Work task: Every record here must be copied exactly, except for the images it holds.

----

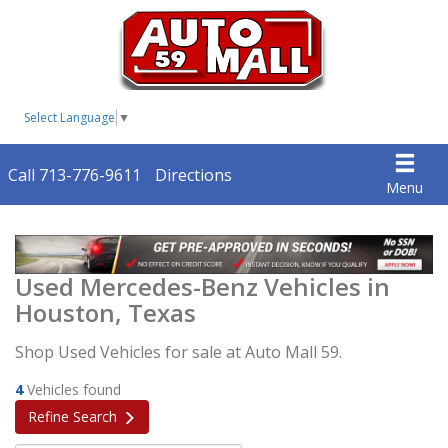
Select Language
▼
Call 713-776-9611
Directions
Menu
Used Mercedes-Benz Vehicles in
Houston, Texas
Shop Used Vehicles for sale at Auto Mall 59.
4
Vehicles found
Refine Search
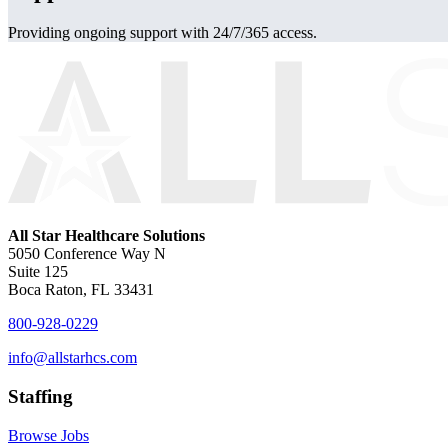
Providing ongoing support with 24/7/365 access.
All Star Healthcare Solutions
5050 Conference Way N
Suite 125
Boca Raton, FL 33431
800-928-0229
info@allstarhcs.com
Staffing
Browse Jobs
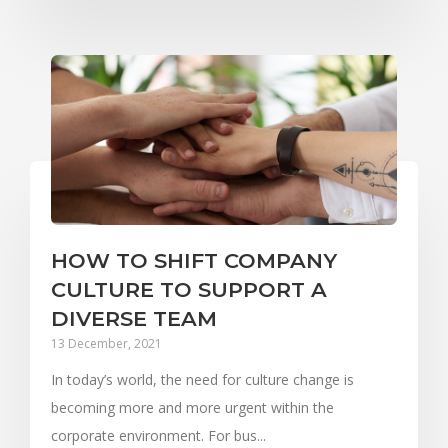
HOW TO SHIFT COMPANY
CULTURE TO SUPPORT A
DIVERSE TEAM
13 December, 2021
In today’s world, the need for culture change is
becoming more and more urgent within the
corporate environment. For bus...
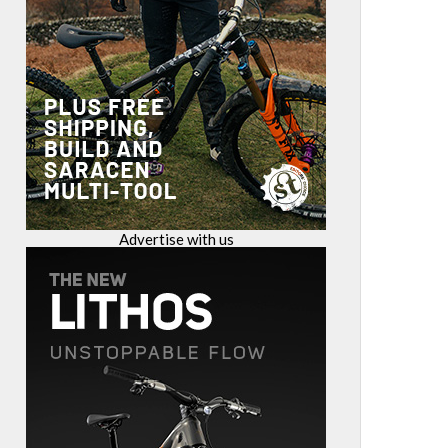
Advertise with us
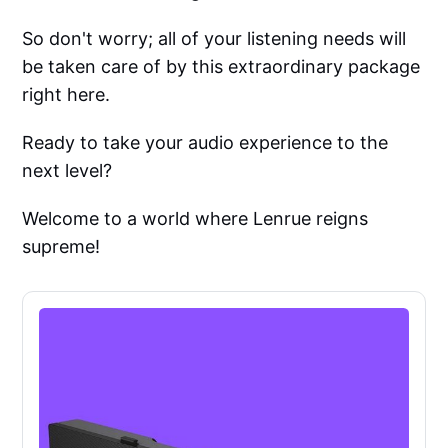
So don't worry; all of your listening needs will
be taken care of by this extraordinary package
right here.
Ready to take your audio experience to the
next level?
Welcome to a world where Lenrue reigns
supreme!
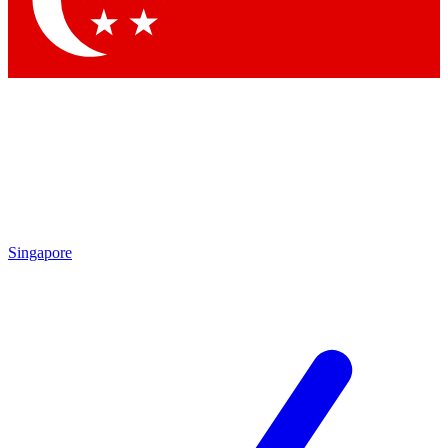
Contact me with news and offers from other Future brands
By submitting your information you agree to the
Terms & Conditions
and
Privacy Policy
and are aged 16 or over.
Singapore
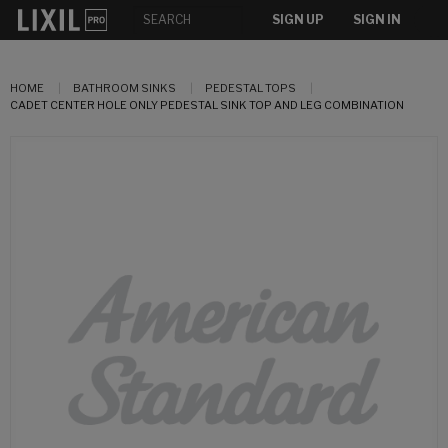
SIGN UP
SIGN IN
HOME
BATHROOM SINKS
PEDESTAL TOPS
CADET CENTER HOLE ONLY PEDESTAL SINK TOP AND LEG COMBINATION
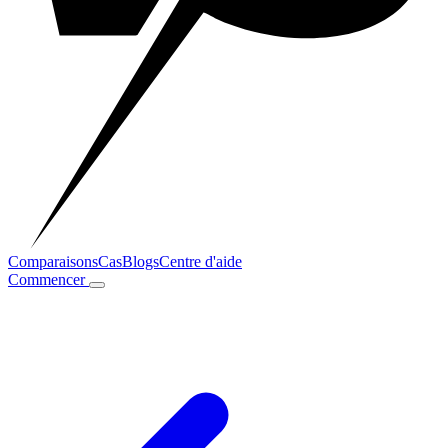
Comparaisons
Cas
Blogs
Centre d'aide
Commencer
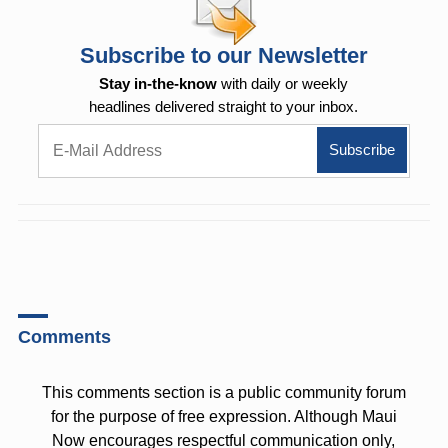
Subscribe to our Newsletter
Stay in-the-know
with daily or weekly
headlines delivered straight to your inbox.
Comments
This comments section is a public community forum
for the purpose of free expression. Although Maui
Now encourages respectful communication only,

----

Completed task:
Select Language
▼
Call 713-776-9611
Directions
Menu
Used Mercedes-Benz Vehicles in
Houston, Texas
Shop Used Vehicles for sale at Auto Mall 59.
4
Vehicles found
Refine Search
Providing ongoing support with 24/7/365 access.
All Star Healthcare Solutions
5050 Conference Way N
Suite 125
Boca Raton, FL 33431
800-928-0229
info@allstarhcs.com
Staffing
Browse Jobs
HOW TO SHIFT COMPANY
CULTURE TO SUPPORT A
DIVERSE TEAM
13 December, 2021
In today’s world, the need for culture change is
becoming more and more urgent within the
corporate environment. For bus...
Advertise with us
So don't worry; all of your listening needs will
be taken care of by this extraordinary package
right here.
Ready to take your audio experience to the
next level?
Welcome to a world where Lenrue reigns
supreme!
Contact me with news and offers from other Future brands
By submitting your information you agree to the
Terms & Conditions
and
Privacy Policy
and are aged 16 or over.
Singapore
SIGN UP
SIGN IN
HOME
BATHROOM SINKS
PEDESTAL TOPS
CADET CENTER HOLE ONLY PEDESTAL SINK TOP AND LEG COMBINATION
Comparaisons
Cas
Blogs
Centre d'aide
Commencer
Subscribe to our Newsletter
Stay in-the-know
with daily or weekly
headlines delivered straight to your inbox.
Comments
This comments section is a public community forum
for the purpose of free expression. Although Maui
Now encourages respectful communication only,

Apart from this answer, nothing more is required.